By Hundidocom @hundidopuppy
running dog

Despite your best efforts, it’s possible that your dog might develop a serious behavioral problem. The most common and potentially dangerous examples are a dog that runs away and a dog that responds to situations aggressively.

(Check out Reasons for Dog Hyperactivity)

Running Away

All dogs love being able to run free, really stretching their legs and playing with toys or other dogs. However, until your dog will return to your call then it’s not safe to let him off his lead. You may come across someone who isn’t confident around dogs or perhaps meet another dog who is not friendly. Often dogs learn to run away from their owners because they have been allowed to play off the lead before they have properly learned to come when called.

Dogs run away from their owners for a variety of reasons. Don’t take it personally, simply remind yourself that your dog spends all day in a house with you and is finding the temptations of the outside world too distracting. In this case, it’s likely that you dog views returning to you as a signal that his fun is about to end and is therefore best avoided. If your dog finds running away more rewarding than staying with you, training must focus on ensuring your dog not only comes back to you but also enjoys spending playtime with you.
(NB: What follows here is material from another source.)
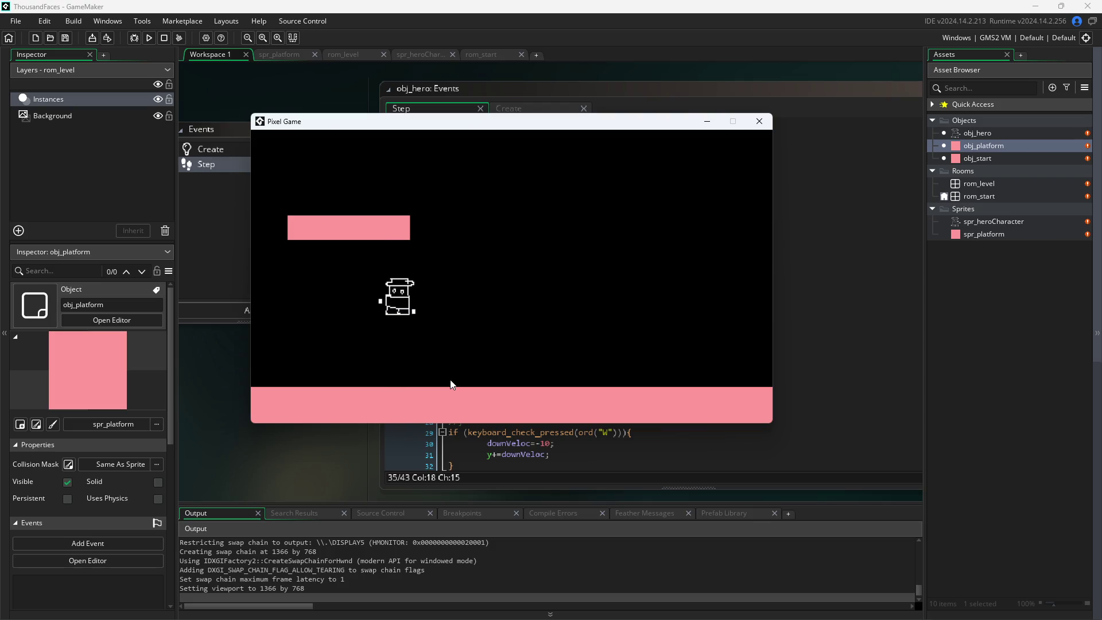
key("w")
If your dog will not return to you in a distraction-free environment such as your home or garden, it is too much to expect him to come back on a walk. Go back to basics and practice “come when called” at home in a quiet environment. You can introduce recall training to many elements of your daily life; try recalling him to a food bowl at dinner time, or recall from a thrown toy. Remember to always give lots of praise when he comes back to you.

Running Away Dogs

Give him praise and/or reward when you call him back. *

Once your dog will return to you quickly and happily in and around the house, it’s time to move the training outside. Walk your dog on his normal lead, but have a light, long lead attached as well and tuck it away in your pocket. When you get to a safe, open space you can make a big show of taking your dog’s lead off. He will assume he is off the lead, but in actual  fact you have hold of the end of the long-line. Don’t use this as you would a lead- it’s simply your safety line. You should aim to leave it dragging along the ground and avoid it pulling taut. Now try calling your dog as you have practiced at home: say your dog’s name, followed by “come,” stand up tall and wave your arms with a big smile on your face! Your dog should want to come back to you, because he knows he will get treats or praise every time he does.

Keep the training varied- ask him to recall as many times and be totally unpredictable with then you call him. Treat him sometimes, play with him others. Occasionally put him back on the lead for a little while and then let him off for a free run again. Keep him with you for a minute or two, then next time call him and send him straight off again. They key is to always praise the recall in some way.

Key Points to Control Running Away Dogs

Runaway dog. The outside world can be full of temptations for your dog. You should always practice recall training with your dog in a quiet, controlled environment at home before you let him off the lead during walks.

Returning for treats. Dogs should be taught that coming back when called means that they get a reward and are then allowed to continue playing. Only occasionally does it signal the end of the walk.